Who doesn’t like more money? All else equal, I’d say pretty much everyone would agree that having more money would be great. If you are currently making $75,000 and another company comes offering $85,000, you are immediately interested. In fact, there are entire companies basically dedicated to making it easier for you to compare salaries across companies and positions. Glassdoor and Paysa to name a few. It’s no surprise then that most of us focus too much on the money when choosing a job.

I know I did. Early in my career, it was all too tempting and easy to sort and choose jobs based on which company was willing to pay the most.

That is not to say that money is not important. In fact, a survey of more than 1.7 million people from 164 countries, found a correlation between happiness and income up to about $75,000. Interestingly, though, that correlation starts to fade after the $75,000 mark. Too often I have seen an almost singular focus on the salary of a job without strong consideration of other aspects which can be hugely important for one’s career.

Instead of just optimizing for money, there is a better more balanced approach.

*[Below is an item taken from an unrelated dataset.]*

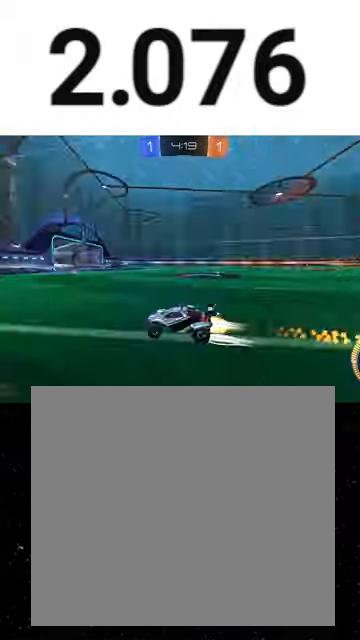
{"buttons": ["R2"], "left_stick": "right", "events": [[100, "left_stick", "center"], [133, "R1", "up"], [133, "Y", "up"], [167, "left_stick", "right"]]}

I would like to share three areas of focus which I have found lead to jobs and careers which are truly fulfilling. These tips come from my own life experiences, research into happiness and work, and advising others.

Optimize for Growth & Learning

While money is a single number that is very easy to optimize for, your opportunities for growth and learning can be much harder to understand. That doesn’t mean that you shouldn’t try, though. In a study by Quantum Workplace, exiting employees listed a lack of growth opportunity as the second-highest reason for leaving. Consider asking the following questions during your next interview:

  • How does the company invest in my growth and learning? This question seems almost too obvious, but if the recruiter has a hard time responding, then that could be a red flag.
  • With whom will I be most closely working? What is his or her background and experience? Will I be speaking with him or her during the interview process? The goal of this question is to better understand who your mentor will be. Even if the company doesn’t assign official mentors, I have found that there tends to be one person with whom you work closely. That person can have a huge impact on your development.
  • What is the company’s culture around failure and experimentation? I love this question and wish more people would ask it. You are trying to understand how the company will respond to the unavoidable failures which will come with your growth.

While it can be harder to judge opportunities for growth at a company, I believe it is a leading indicator of your career. I have found that people who have been able to find great opportunities for development have significantly accelerated their careers. Interestingly enough, that often means more money in the long-run as well.

Find A Superb Manager

At almost every company, the one person who has the most impact on whether you will love or hate your job is your manager. According to Gallup, engaged managers are 59% more likely to having and retaining engaged employees. You could be at the most amazing company in the world and if your manager sucked, you would probably be unhappy. Now, it turns out that great companies tend to have great managers or they wouldn’t be great companies. But you never know until you do some of your own due diligence. You will almost certainly interview with your prospective manager, so instead of awkward silence when asked if you have any questions, ask some of the following:

  • What is your management/leadership style? This is a very open question that allows him or her to potentially interpret it in many ways. That is good. How he or she responds will tell you a lot.
  • What’s an example of something you have changed recently to become a better leader? Being a manager is like anything else. In the same way, you would expect a software engineer to continue to learn and improve, you should expect the same of your manager.
  • What is your vision for the team? And how would I fit into this vision if hired? You want a manager who is thinking beyond the next quarter and knows how you will fit into a greater mission.
  • What is your process for providing feedback? You want a manager who will give you input and help you grow. You also want to know how he or she will do so.

Focus on Overall Happiness

I think some of the worst career advice is to “do what you love.” Your job is not your life. You don’t have to love your job to love your life. Maybe your true passion is playing basketball, but you’re 5’9” and have no hope of making it as a professional. What then? Instead — I would focus on maximizing your overall happiness. Maybe you can get a pretty good IT job that you don’t “love”, but you enjoy well enough and provides you the time and money to play and watch basketball. As Mike Steib’s says in his book The Career Manifesto: Discover Your Calling And Create An Extraordinary Life

When you study people with remarkable careers, you will notice that they rarely mimic the choices their peers are making….Because you want an extraordinary life, your choices will look strange to your colleagues….You may sign up for the thankless task, take the job that seems less prestigious, turn down more money, and so on

So don’t be afraid to choose differently when pursuing your happiness. Ask yourself the following questions:

  • What makes me happy? What are my goals? Simple questions, but reflecting on them can really change how you evaluate a job offer.
  • How would this job fit into my overall happiness/goals? Both in the short-term and the long-term. It is not uncommon to have to sacrifice some short-term happiness to maximize long-term happiness.
  • What additional questions do I need to ask during the interview to understand if this job would be a good fit? It is critical to think about questions you would ask beforehand. Don’t be the person who has no questions or only generic questions. You will regret it later.

Hopefully these three ideas: optimize for growth and learning, find a superb manager, and focus on overall happiness help you approach your next job search more holistically. The goal of this article is not to say that money isn’t an important factor, but rather that you shouldn’t let it distract you from all the other important considerations as well.